The study was conducted in a primary care geriatrics clinic. Three hundred seventy elderly patients (287 women, 83 men) between 60 and 97 years of age were included in the study. Medical records of patients were reviewed retrospectively. Serum thyroid-stimulating hormone (TSH), free thyroxine (T4), height, weight, demographic variables, clinical signs and symptoms of hypothyroidism, history of thyroid diseases and treatment with thyroid medications, comorbidities, and current medications were obtained from the medical records. Patients who had both elevated TSH levels (5.0 to 14.9 microU/mL) and normal free T4 levels (0.7 to 2.0 ng/dL) met the criteria for "subclinical hypothyroidism." The criteria for "overt hypothyroidism" were TSH levels > or = 15 microU/mL and low free T4 levels (< 0.7 ng/dL).
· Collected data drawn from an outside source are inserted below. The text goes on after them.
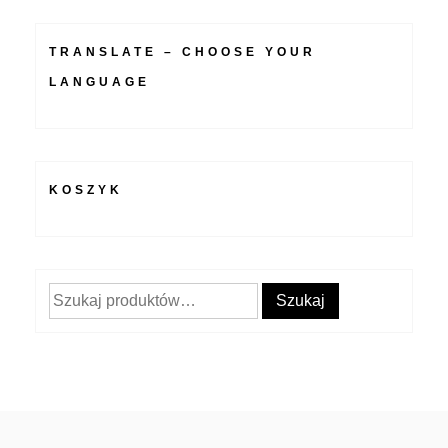
TRANSLATE – CHOOSE YOUR
LANGUAGE
KOSZYK
Szukaj:
Szukaj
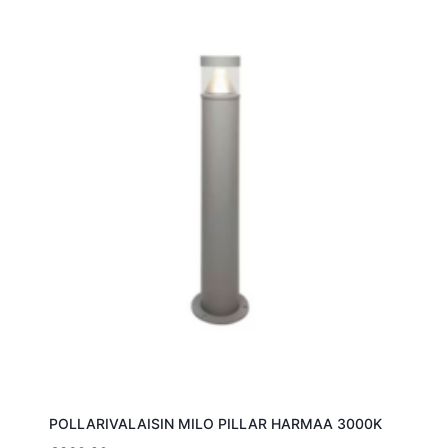
POLLARIVALAISIN MILO PILLAR HARMAA 3000K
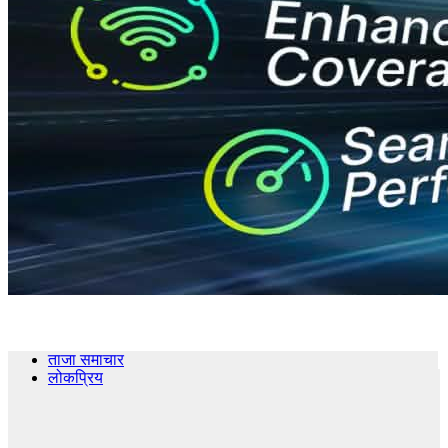
ताजा समाचार
लोकप्रिय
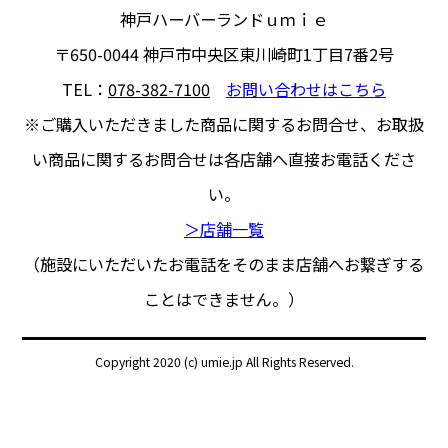
神戸ハーバーランドｕｍｉｅ
〒650-0044
神戸市中央区東川崎町1丁目7番2号
TEL：
078-382-7100
お問い合わせはこちら
※ご購入いただきました商品に関するお問合せ、
お取扱
い商品に関するお問合せは各店舗へ直接お電話くださ
い。
＞店舗一覧
（施設にいただいたお電話をそのまま店舗へお繋ぎする
ことはできません。）
Copyright 2020 (c) umie.jp All Rights Reserved.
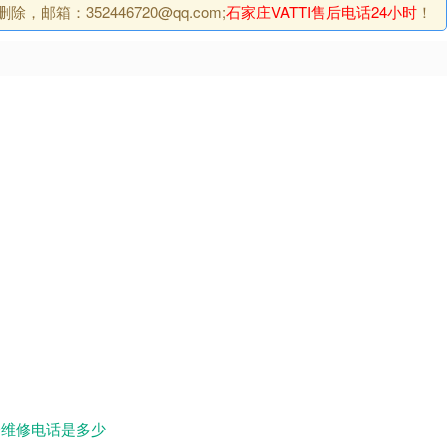
箱：352446720@qq.com;
石家庄VATTI售后电话24小时
！
一维修电话是多少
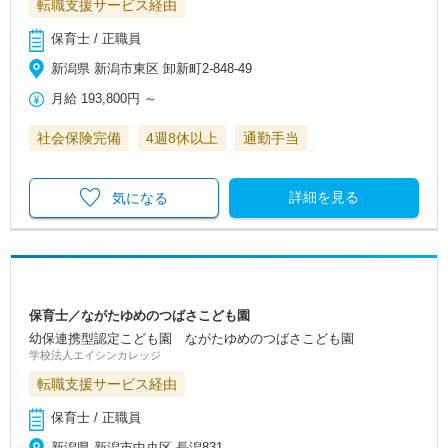
転職支援サービス経由
保育士 / 正職員
新潟県 新潟市東区 卸新町2-848-49
月給
193,800円
～
社会保険完備
4週8休以上
通勤手当
詳細を見る
気になる
保育士／ながたゆめのつばさこども園
幼保連携型認定こども園 ながたゆめのつばさこども園
学校法人エイシンカレッジ
転職支援サービス経由
保育士 / 正職員
新潟県 新潟市中央区 長潟831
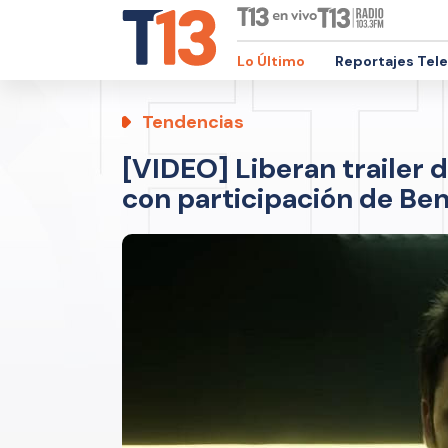
Lo Último
Reportajes Tel
Tendencias
[VIDEO] Liberan trailer 
con participación de Be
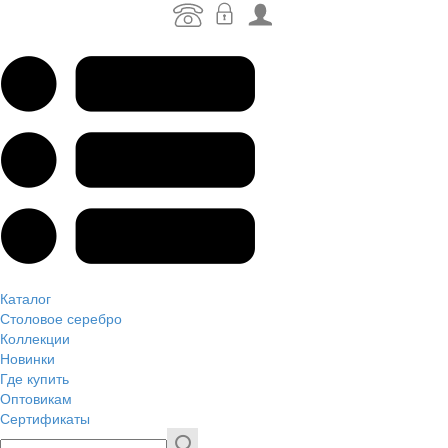
Каталог
Столовое серебро
Коллекции
Новинки
Где купить
Оптовикам
Сертификаты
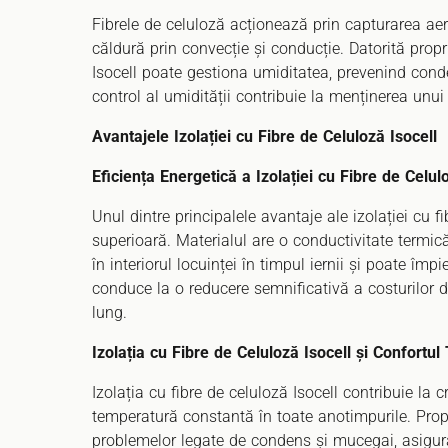
Fibrele de celuloză acționează prin capturarea aer
căldură prin convecție și conducție. Datorită propri
Isocell poate gestiona umiditatea, prevenind co
control al umidității contribuie la menținerea unui
Avantajele Izolației cu Fibre de Celuloză Isocell
Eficiența Energetică a Izolației cu Fibre de Celul
Unul dintre principalele avantaje ale izolației cu f
superioară. Materialul are o conductivitate term
în interiorul locuinței în timpul iernii și poate împ
conduce la o reducere semnificativă a costurilor d
lung.
Izolația cu Fibre de Celuloză Isocell și Confortul
Izolația cu fibre de celuloză Isocell contribuie la
temperatură constantă în toate anotimpurile. Propri
problemelor legate de condens și mucegai, asigurâ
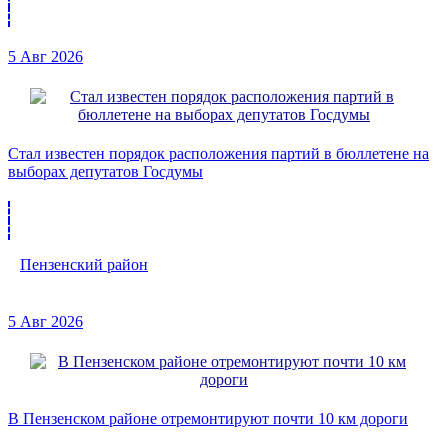
5 Авг 2026
Стал известен порядок расположения партий в бюллетене на
выборах депутатов Госдумы
Пензенский район
5 Авг 2026
В Пензенском районе отремонтируют почти 10 км дороги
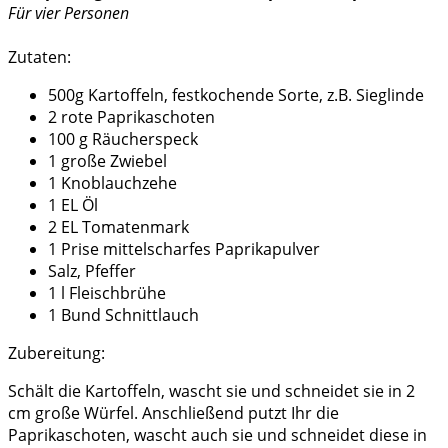
Für vier Personen
Zutaten:
500g Kartoffeln, festkochende Sorte, z.B. Sieglinde
2 rote Paprikaschoten
100 g Räucherspeck
1 große Zwiebel
1 Knoblauchzehe
1 EL Öl
2 EL Tomatenmark
1 Prise mittelscharfes Paprikapulver
Salz, Pfeffer
1 l Fleischbrühe
1 Bund Schnittlauch
Zubereitung:
Schält die Kartoffeln, wascht sie und schneidet sie in 2
cm große Würfel. Anschließend putzt Ihr die
Paprikaschoten, wascht auch sie und schneidet diese in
At the initial visit to the clinic, 18.1% of the patients (62 female and 5 male) had an established history of past or current thyroid disease. Another 20 women (5.4%) had a history of thyroid surgery. Of the remaining 283 patients with no history of thyroid disease, 14.6% of the women and 15.4% of the men had subclinical hypothyroidism. Overt hypothyroidism was discovered and subsequently treated in two female patients and one male patient (1.0% and 1.3%, respectively). Thyroid status was not significantly related to age group (60 to 64 years; 65 to 74; 75 to 84; 85 and older). Comorbidities typically associated with hypothyroidism were no more prevalent in hypothyroid patients than in euthyroid patients.
We found a high prevalence of newly diagnosed subclinical hypothyroidism in both elderly male and female patients. Thyroid status was not related to age or to coexisting diseases. The clinical significance of treating subclinical hypothyroidism merits investigation.